◆ **PASSAGE PROVIDED**:
* * * *
And Democrats wonder why they are losing the battleground state of Florida. With friends like the Washington Post to insult potential voters, who needs enemies?
Perhaps the Post believes voters who elected a Republican governor deserve to catch a few stray insults. Perhaps a review of the man the Democratic Party chose to run against DeSantis is in order.
Surely the years since Andrew Gillum lost to Ron DeSantis have proven beyond a shadow of a doubt that he wasn’t the strongest possible candidate Florida Democrats could have run.
From the perspective of the working-class, the sort of high-handed, ham-fisted editorializing in which major media outlets are indulging is beyond insulting. It is driving news consumers to abandon legacy media outlets like CNN and MSNBC in droves.
Instead, working-class voters are increasingly turning to everyday, working-class people like Joe Rogan and Russell Brand; both comics, not coincidentally; both liberal-leaning entertainers dipping, successfully, into the pool of news and media consumers who aren’t in on the elite in-jokes.
* * * *
(Data items)
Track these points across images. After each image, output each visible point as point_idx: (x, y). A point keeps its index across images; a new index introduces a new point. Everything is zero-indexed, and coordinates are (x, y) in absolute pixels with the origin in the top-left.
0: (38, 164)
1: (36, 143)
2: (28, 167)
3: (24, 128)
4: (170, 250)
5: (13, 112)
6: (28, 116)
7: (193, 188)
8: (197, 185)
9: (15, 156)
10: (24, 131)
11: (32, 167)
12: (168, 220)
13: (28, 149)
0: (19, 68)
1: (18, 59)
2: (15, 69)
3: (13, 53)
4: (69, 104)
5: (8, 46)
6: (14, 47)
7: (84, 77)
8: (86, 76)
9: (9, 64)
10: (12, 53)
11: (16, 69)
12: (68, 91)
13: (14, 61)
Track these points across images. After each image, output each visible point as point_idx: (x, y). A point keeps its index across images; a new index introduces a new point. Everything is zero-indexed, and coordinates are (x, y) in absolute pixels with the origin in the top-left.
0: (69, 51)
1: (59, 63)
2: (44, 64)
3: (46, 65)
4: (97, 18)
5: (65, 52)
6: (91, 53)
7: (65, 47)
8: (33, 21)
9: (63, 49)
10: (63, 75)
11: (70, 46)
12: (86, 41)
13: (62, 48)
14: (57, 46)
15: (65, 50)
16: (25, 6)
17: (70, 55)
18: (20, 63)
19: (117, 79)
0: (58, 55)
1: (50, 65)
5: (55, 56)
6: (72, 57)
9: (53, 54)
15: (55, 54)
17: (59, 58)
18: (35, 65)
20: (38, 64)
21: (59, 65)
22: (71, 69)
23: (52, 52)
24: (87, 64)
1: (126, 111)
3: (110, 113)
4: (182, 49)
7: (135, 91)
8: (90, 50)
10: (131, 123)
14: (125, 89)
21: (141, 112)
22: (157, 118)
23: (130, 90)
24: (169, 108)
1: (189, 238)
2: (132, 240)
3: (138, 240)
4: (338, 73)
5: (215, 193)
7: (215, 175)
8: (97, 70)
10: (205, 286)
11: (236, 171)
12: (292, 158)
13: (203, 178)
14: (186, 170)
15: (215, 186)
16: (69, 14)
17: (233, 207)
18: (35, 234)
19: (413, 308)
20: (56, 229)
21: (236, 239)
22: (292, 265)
* * * *
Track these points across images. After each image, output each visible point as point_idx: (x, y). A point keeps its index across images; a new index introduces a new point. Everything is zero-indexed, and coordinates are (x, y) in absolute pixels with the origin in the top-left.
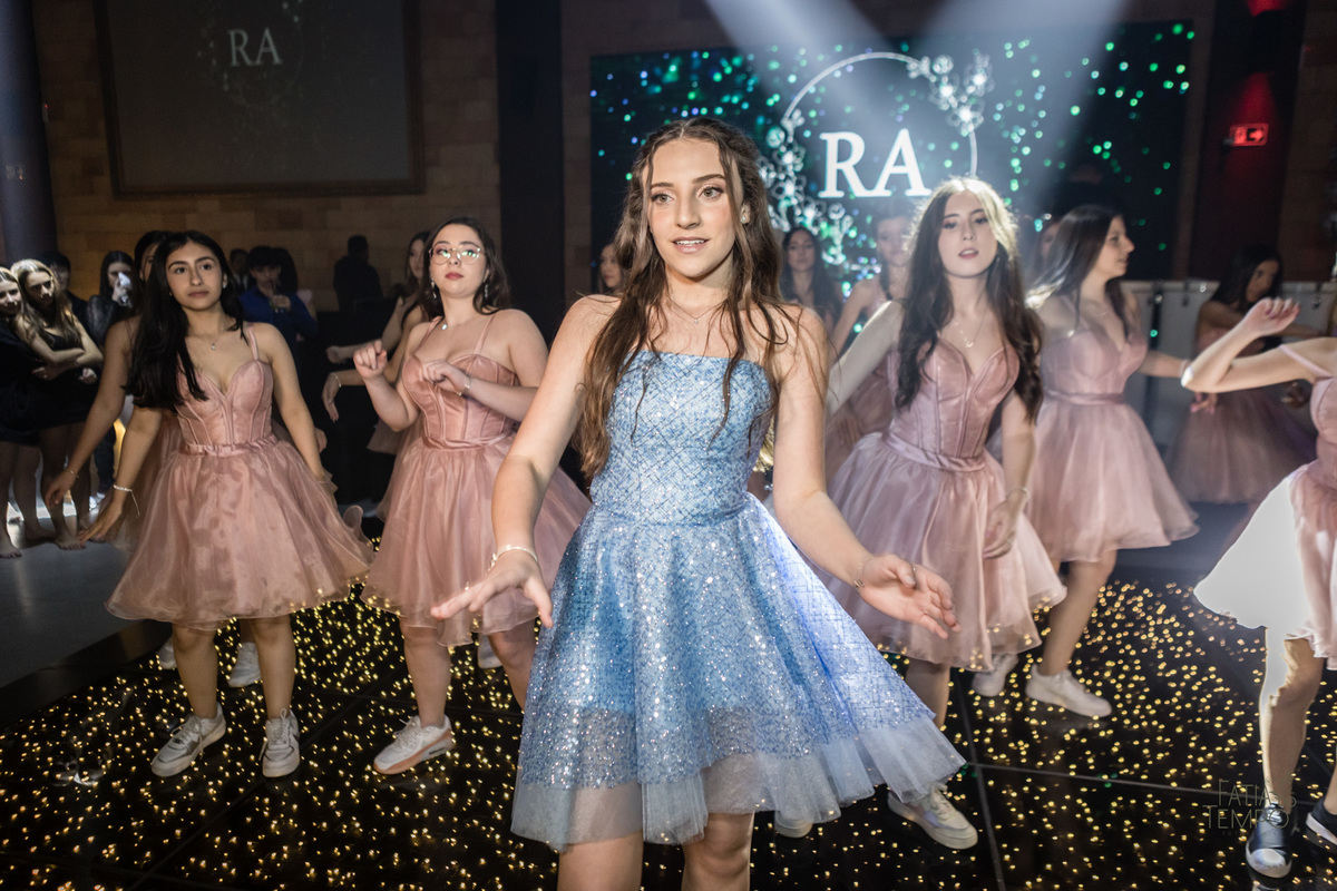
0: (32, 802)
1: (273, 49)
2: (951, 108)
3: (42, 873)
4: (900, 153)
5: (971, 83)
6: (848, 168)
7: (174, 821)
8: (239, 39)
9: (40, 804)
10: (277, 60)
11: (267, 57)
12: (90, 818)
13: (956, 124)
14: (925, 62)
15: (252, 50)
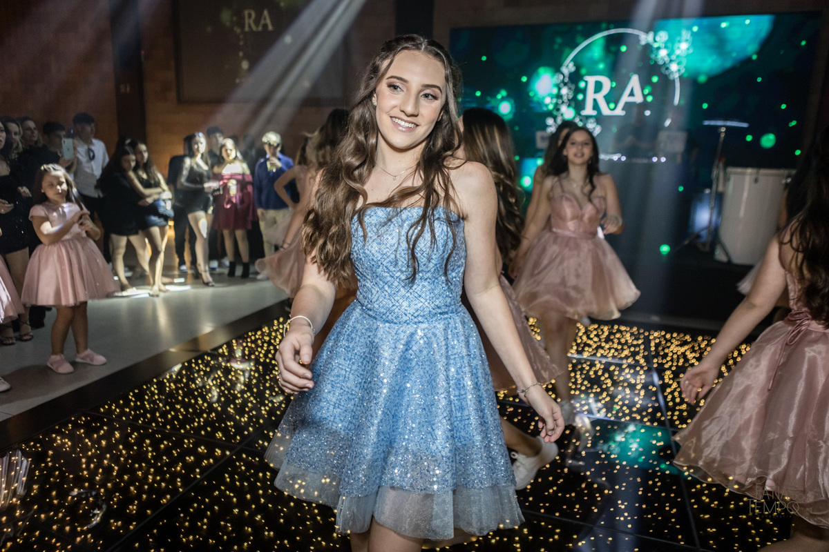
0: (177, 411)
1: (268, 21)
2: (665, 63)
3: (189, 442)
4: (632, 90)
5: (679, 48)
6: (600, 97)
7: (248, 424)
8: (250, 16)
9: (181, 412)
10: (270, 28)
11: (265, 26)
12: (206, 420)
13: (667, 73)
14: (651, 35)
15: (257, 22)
* * * *
◆ **TASKS AND EXERCISES**:
• a. In the passage on Florida Democrats, which two entertainers are working-class voters said to be turning to?
• b. Decide whether each statement agrees with the passage on Florida Democrats, answering yes or no and quoting the words that settle it: (i) Andrew Gillum lost to Ron DeSantis. (ii) Joe Rogan and Russell Brand are described as conservative-leaning entertainers. (iii) CNN and MSNBC are named as legacy media outlets.
• c. Carry the passage on Florida Democrats forward from its last sentence.

◆ **EXERCISE RESULTS**:
• a. Joe Rogan and Russell Brand.

• b.
(i) Yes: "the years since Andrew Gillum lost to Ron DeSantis"
(ii) No: "both liberal-leaning entertainers"
(iii) Yes: "legacy media outlets like CNN and MSNBC"

• c.
Because they’ve become the butt of them.
Very few people, of any class, are eager to be insulted; even fewer are prepared to pay for the privilege- or worse…endure advertising.
Whatever points publications like the Washington Post might win from its hard-left subscribers for insulting Florida to insult Ron DeSantis, are lost in terms of working-class voters put off by it.
There are more working-class voters than there are any other kind. Outside a very small, Twitter-active subset of progressives who really just like to egg on a good fist-fight, or barring that, a mud slinging match, no one seems much impressed with this new brand of Rush Limbaughs on the right answered by Rachel Maddows on the left.
Mainstream media outlets need to forget every interpersonal skill they learned watching “M.A.S.H.” or “Saved By the Bell”; insulting people isn’t getting anyone as far as it does in the movies or on television.
Media elites are instead driving working-class voters away from the Democratic Party with a constant stream of needless disdain and contempt.